# Exercise instructions
From the records below, please repeat exactly the line that has "left elbow: (219, 132)", the line that has "left ear: (442, 89)", and every line between them, and nothing else.

Excerpts from a dataset
*** Block opens ***
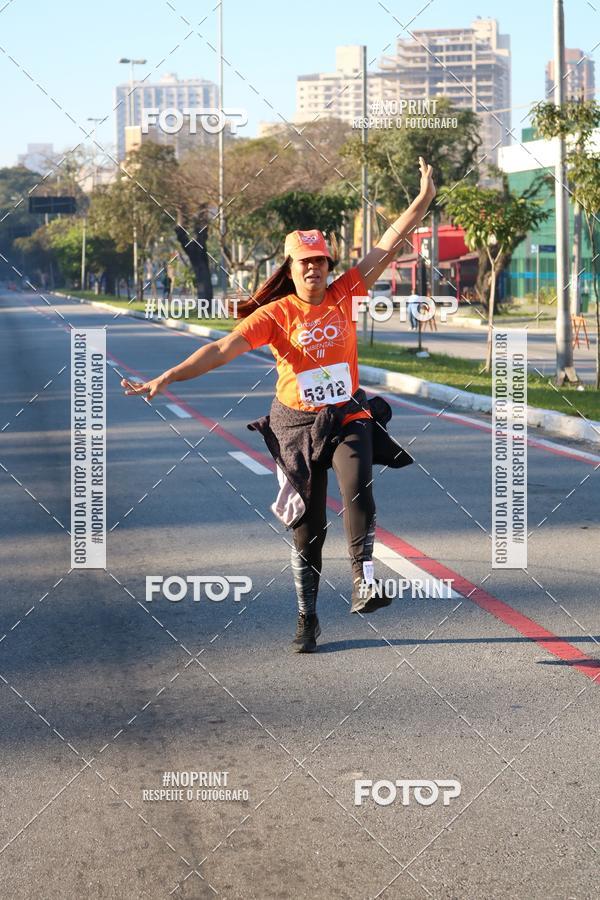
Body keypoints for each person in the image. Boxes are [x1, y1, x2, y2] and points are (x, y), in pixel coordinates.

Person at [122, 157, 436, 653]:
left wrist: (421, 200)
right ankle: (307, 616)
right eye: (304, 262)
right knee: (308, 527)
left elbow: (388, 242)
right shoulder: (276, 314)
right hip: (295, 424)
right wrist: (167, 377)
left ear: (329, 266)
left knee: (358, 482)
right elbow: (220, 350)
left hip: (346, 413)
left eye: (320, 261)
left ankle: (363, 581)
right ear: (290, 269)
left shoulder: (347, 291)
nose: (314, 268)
*** Block closes ***
*** Block opens ***
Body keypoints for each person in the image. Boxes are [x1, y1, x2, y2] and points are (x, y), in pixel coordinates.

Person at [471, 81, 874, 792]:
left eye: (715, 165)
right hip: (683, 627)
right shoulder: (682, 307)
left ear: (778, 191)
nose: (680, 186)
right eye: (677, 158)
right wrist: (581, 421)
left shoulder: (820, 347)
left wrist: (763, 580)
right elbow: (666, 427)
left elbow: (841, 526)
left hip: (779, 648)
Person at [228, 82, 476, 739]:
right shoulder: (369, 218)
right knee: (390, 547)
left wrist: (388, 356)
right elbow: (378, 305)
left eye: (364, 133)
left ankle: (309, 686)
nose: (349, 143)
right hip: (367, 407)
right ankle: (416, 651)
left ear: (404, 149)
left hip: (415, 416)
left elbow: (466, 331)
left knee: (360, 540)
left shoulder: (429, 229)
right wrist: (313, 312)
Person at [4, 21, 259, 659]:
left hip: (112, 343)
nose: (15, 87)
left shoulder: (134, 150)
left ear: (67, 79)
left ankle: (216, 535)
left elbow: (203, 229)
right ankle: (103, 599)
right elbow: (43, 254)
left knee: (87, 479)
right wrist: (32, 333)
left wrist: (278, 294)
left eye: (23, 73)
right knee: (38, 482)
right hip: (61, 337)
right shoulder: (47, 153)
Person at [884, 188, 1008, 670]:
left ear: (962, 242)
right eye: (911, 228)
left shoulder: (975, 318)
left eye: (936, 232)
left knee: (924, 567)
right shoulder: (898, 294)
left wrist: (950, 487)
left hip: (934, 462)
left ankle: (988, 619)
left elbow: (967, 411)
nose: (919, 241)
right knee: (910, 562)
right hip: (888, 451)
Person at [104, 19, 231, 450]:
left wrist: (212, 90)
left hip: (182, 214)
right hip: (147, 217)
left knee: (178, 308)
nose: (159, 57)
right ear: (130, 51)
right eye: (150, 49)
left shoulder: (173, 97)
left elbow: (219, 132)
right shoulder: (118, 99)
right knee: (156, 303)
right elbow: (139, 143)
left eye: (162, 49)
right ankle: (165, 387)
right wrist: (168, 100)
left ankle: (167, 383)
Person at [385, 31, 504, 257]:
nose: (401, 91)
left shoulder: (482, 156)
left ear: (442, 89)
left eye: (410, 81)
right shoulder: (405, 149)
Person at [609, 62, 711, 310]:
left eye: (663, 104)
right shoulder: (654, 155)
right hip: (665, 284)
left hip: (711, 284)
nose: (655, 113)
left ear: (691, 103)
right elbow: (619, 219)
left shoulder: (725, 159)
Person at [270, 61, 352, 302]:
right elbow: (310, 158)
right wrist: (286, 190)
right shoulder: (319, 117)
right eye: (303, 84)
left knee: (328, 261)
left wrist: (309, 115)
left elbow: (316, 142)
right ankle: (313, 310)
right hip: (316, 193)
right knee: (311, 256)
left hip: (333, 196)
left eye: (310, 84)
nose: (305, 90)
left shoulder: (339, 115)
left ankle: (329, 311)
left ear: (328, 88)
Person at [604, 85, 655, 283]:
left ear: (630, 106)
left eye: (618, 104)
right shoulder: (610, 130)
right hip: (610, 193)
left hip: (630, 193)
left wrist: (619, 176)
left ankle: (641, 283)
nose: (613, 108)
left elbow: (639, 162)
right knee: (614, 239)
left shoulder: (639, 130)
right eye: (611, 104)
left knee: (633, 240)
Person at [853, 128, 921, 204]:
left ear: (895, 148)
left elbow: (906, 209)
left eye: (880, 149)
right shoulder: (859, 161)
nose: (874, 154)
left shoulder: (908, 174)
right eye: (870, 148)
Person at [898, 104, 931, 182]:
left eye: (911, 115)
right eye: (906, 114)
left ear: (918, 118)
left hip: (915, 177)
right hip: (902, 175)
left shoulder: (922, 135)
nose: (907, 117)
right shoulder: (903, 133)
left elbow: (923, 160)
*** Block closes ***
# Answer box
left elbow: (219, 132)
right shoulder: (118, 99)
right knee: (156, 303)
right elbow: (139, 143)
left eye: (162, 49)
right ankle: (165, 387)
right wrist: (168, 100)
left ankle: (167, 383)
Person at [385, 31, 504, 257]:
nose: (401, 91)
left shoulder: (482, 156)
left ear: (442, 89)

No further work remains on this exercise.